Why You Shouldn't Be a Perfectionist at Work
The co-author of 'The Plateau Effect' says this time-consuming quirk can shut down progress and backfire on you
This article is an adaptation from The Plateau Effect: Getting From Stuck to Success by Bob Sullivan and Hugh Thompson.
Have you ever been late to a meeting because you were fiddling with the font on a PowerPoint slide?
Ever had someone else get credit at work for an idea of yours because you hesitated to suggest your not-completely-formed proposal?
When you send an email or memo on the job, do you dwell for days over the adjective you used in the next-to-last sentence?
Do the words “good enough” make you cringe?
If any of these sound familiar, you might be a perfectionist, one of the leading causes of career (and life) plateaus.
Many psychologists recognize this form of self-torture as a modern-day epidemic – part obsessive-compulsive disorder, part overbearing superego, part digital-age narcissistic nightmare, a plateau that nearly always leads to the edge of misery.
How Perfectionists Irk Their Colleagues
Perfectionists dwell on small mistakes for hours, days or even weeks, crushed when someone points out even a small flaw. But they also bog down team efforts at the office, throwing a monkey wrench into discussions just as everyone is about to reach consensus. As a result, the group process fails and the entire staff suffers.
And when perfectionists are in charge, they are unreasonably demanding micromanagers who irritate employees by obsessing over nonessential details. Because everything is important, they are terrible at prioritizing, perhaps the most important task of a manager.
(MORE: How to Recognize – and Survive – Burnout)
You can see why being a perfectionist is a bankrupt strategy.
At its worst, perfection is the ultimate weapon wielded by procrastination. Gordon Flett, a professor at York University in Canada who has spent his career studying perfectionism, says the trait is just an excuse to put things off.

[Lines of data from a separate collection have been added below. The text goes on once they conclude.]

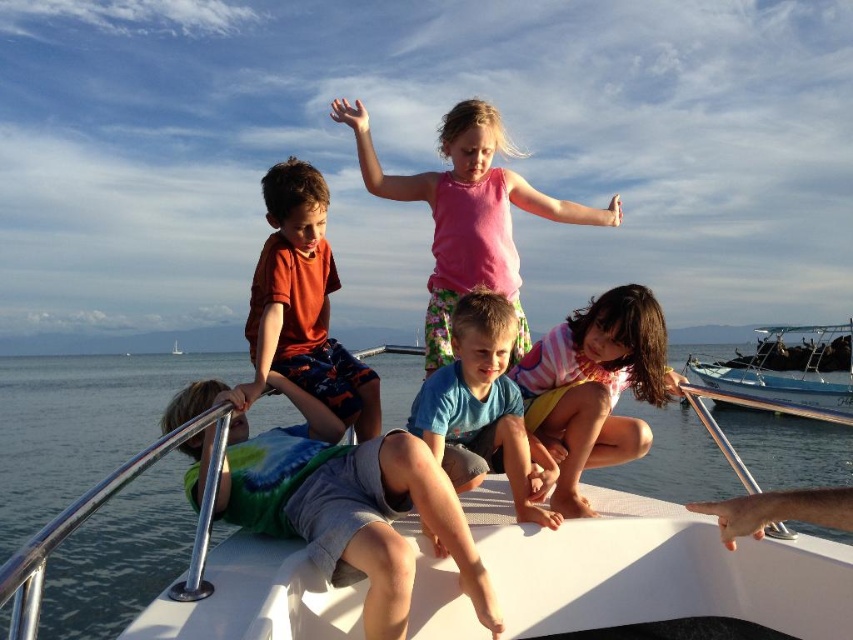
Consider the image. Can you confirm if green tie-dye shirt at center is positioned below white plastic boat at right?

No, green tie-dye shirt at center is not below white plastic boat at right.

Does green tie-dye shirt at center have a larger size compared to white plastic boat at right?

Incorrect, green tie-dye shirt at center is not larger than white plastic boat at right.

The height and width of the screenshot is (640, 853). In order to click on green tie-dye shirt at center in this screenshot , I will do `click(340, 500)`.

Is point (646, 380) in front of point (175, 340)?

Yes.

Can you confirm if pink striped shirt at center is bigger than white plastic boat at center?

Indeed, pink striped shirt at center has a larger size compared to white plastic boat at center.

Which is in front, point (585, 392) or point (177, 353)?

Point (585, 392) is in front.

At what (x,y) coordinates should I click in order to perform the action: click on pink striped shirt at center. Please return your answer as a coordinate pair (x, y). The image size is (853, 640). Looking at the image, I should click on (595, 387).

Who is lower down, pink fabric dress at center or white plastic boat at center?

white plastic boat at center is below.

Does pink fabric dress at center appear on the left side of white plastic boat at center?

Incorrect, pink fabric dress at center is not on the left side of white plastic boat at center.

The height and width of the screenshot is (640, 853). Identify the location of pink fabric dress at center. (465, 209).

How to Overcome Perfectionism
So the next time you want to begin something new at your job, ignore the perfectionist impulse.
Learn just enough to get started and then … get started! After that, learn how to do part two.
(MORE: The Easy Way to Find Time for Everything You Want to Do)
It’s like when you’re trying to replace the toilet in your bathroom. You don’t need to read up on the 47 ways the project can go wrong. Instead, learn how to pull out the old toilet, then bend down and start yanking. After you get the sucker out, go to Home Depot and ask one of the pros there how to properly drop a new loo on a wax ring.
If you have perfectionist tendencies, let me present a new concept that will serve as your antidote to plateauing: Satisficing. It’s a word invented by social scientist Herbert A. Simon that combines “satisfactory” and “suffice.”
With every task you undertake, your goal should be to do satisfactory work that is satisfying to you and anyone it’s for, but also just enough to be sufficient.
Satisficing takes much more into consideration than results: It weighs equally the pain and the process required to achieve a result.
Modern economists and behaviorists sometimes call this type of decision-making “bounded rationality.” Since a “fully rational” decision-making process that considers all options is impossible in the real world, you simplify things by creating a boundary around your options.
Perfectionism is the enemy of good and good enough. But in an elemental way, perfectionism is the galactic enemy of action itself.
Getting over it is one of the keys to getting past your plateaus. You won’t be perfect. But you will be great. And, as Paul McCartney said, you will be getting better all the time.